When Iraq also launched rocket attacks on Tehran and other metropolitan areas, pressure for Tehran to retaliate was intense.

“In the eight-year war with Iraq, this was a very hot debate among all the Islamic teachers, because Iranian cities were being bombarded,” said Kazem Mosavi Bojnoordi, who sat on the defense committee of Iran’s parliament during part of the war. “The conclusion was that it’s not allowed. Never during those eight years do we have one example of Iran bombarding cities.”

Bojnoordi, now chief editor of Iran’s Center for the Great Islamic Encyclopedia, recalled that after the first salvos from Iraq, a senior Iranian commander declared, “Now we will flatten Baghdad.” The comment brought an immediate rebuke from Khomeini, whose fatwa closed the matter for the balance of the war.

“According to Islamic teachings, there’s the principle that the goals never justify the means,” said Bojnoordi, whose father was a grand ayatollah. “It has not been supported in Islam that you can do whatever you want to defend yourself. You are not allowed to gather weapons that are not allowed by Islam, even against your enemies.”

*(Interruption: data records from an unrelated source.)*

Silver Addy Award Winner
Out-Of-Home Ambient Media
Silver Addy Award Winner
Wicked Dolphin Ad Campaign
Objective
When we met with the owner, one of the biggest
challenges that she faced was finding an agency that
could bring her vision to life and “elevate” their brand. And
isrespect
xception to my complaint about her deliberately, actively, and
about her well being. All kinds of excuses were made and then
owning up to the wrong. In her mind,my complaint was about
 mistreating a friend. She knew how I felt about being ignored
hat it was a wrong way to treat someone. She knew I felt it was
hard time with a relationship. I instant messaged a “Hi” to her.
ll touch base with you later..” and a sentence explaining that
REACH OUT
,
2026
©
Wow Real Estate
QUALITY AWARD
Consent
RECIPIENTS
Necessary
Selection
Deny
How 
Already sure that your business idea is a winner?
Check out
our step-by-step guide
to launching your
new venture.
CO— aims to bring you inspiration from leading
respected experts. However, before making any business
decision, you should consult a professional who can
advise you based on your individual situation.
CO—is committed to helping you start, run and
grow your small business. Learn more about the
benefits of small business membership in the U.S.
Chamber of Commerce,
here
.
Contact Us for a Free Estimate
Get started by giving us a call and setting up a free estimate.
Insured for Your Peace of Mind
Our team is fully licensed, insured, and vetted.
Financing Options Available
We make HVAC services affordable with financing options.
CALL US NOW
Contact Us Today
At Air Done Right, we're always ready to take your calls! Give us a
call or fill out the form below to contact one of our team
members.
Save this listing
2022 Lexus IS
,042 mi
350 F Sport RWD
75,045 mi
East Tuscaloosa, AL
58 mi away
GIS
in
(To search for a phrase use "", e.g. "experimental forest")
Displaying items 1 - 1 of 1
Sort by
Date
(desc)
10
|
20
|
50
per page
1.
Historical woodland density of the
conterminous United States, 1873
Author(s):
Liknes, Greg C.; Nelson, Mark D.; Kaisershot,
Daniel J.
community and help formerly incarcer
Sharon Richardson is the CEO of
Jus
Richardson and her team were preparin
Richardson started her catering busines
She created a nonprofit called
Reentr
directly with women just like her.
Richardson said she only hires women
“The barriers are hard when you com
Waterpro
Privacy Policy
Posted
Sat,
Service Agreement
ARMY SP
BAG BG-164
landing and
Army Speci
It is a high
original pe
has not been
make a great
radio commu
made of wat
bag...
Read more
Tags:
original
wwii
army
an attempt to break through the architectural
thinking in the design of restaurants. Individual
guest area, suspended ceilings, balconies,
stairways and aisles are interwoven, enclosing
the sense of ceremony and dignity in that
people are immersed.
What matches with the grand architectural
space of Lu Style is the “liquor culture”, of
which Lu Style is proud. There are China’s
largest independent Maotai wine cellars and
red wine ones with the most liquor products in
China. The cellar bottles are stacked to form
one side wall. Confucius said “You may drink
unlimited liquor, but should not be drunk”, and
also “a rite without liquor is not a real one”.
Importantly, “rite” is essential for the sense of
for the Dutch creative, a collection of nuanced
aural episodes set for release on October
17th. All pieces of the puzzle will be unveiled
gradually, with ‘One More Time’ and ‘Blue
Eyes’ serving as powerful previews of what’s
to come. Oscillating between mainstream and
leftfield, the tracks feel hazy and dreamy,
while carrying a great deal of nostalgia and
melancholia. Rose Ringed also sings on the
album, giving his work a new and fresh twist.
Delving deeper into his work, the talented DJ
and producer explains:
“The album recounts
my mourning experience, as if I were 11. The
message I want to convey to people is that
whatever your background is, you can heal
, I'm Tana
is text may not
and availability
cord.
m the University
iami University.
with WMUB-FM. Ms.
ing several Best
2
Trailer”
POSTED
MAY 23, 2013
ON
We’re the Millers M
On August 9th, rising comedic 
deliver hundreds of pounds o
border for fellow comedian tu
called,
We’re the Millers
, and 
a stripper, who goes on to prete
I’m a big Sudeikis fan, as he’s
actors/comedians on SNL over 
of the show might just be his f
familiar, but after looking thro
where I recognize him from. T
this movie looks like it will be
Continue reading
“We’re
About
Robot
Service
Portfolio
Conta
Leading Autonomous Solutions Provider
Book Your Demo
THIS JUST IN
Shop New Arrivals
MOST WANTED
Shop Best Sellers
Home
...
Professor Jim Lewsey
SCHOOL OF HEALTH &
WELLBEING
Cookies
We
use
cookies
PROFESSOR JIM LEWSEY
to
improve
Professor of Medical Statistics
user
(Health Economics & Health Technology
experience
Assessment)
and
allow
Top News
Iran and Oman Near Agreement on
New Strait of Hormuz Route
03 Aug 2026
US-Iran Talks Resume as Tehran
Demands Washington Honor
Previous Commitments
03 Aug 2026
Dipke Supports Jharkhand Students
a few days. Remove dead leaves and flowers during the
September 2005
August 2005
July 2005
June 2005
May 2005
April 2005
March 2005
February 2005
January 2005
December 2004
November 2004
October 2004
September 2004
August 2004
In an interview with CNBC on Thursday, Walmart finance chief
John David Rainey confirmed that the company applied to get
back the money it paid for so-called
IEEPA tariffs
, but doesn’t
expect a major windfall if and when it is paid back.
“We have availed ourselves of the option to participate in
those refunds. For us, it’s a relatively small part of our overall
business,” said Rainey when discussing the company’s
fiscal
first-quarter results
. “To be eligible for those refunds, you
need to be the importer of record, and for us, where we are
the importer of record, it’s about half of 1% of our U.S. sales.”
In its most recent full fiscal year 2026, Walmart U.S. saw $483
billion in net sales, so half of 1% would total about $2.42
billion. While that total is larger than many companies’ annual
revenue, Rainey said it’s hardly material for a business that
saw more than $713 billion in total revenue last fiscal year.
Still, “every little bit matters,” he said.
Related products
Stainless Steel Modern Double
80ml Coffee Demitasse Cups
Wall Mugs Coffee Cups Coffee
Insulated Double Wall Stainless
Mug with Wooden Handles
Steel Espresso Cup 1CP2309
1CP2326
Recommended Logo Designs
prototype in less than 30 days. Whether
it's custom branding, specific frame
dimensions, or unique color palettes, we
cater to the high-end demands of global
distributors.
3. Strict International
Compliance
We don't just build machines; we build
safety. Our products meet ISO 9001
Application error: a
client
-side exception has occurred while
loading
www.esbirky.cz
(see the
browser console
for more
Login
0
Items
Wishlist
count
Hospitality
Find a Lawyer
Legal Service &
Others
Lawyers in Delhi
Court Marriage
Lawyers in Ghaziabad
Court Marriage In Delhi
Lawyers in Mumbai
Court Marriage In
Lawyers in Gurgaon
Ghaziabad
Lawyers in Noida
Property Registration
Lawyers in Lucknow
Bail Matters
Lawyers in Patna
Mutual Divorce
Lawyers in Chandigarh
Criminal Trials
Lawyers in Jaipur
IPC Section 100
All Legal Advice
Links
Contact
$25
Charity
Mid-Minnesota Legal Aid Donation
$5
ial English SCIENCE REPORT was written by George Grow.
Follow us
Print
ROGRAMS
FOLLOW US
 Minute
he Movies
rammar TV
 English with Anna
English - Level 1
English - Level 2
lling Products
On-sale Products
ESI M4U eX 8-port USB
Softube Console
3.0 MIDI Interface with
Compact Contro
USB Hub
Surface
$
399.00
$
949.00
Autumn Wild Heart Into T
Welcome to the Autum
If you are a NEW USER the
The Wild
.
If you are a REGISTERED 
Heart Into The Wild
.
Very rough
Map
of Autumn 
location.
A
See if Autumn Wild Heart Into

Senior Iranian officials insist their goal is only electrical power, saving their substantial petroleum deposits to export. Leaders also emphasize the role of pride and technological achievement, which inside Iran conveys the impression of economic development that has largely eluded a population that has grown poorer since the 1979 revolution.

“I believe that by getting high tech we will be getting development,” Bojnoordi said. “If we improve the standard of living, that will unite the people, and that will bring security.”

Said Kadivar: “I hope that science in my country is so progressive! I hope it’s true. Every Iranian wants to have this energy. Every party. The difficulty is we don’t have a democratic regime. So we should try to democratize.”

If Iran is indeed working to produce nuclear weapons, experts say the program would surely be entrusted to the Islamic Revolutionary Guard Corps. Formed in 1979 by clerics who did not trust Iran’s existing army, the Revolutionary Guards have grown into a major force in Iran’s economy and political offices. Their insignia, one analyst noted, includes a passage from the Koran that reads, “Prepare any strength you can muster against them, and any cavalry with which you can overawe God’s enemy and your own enemy as well, plus others besides them whom you do not know.”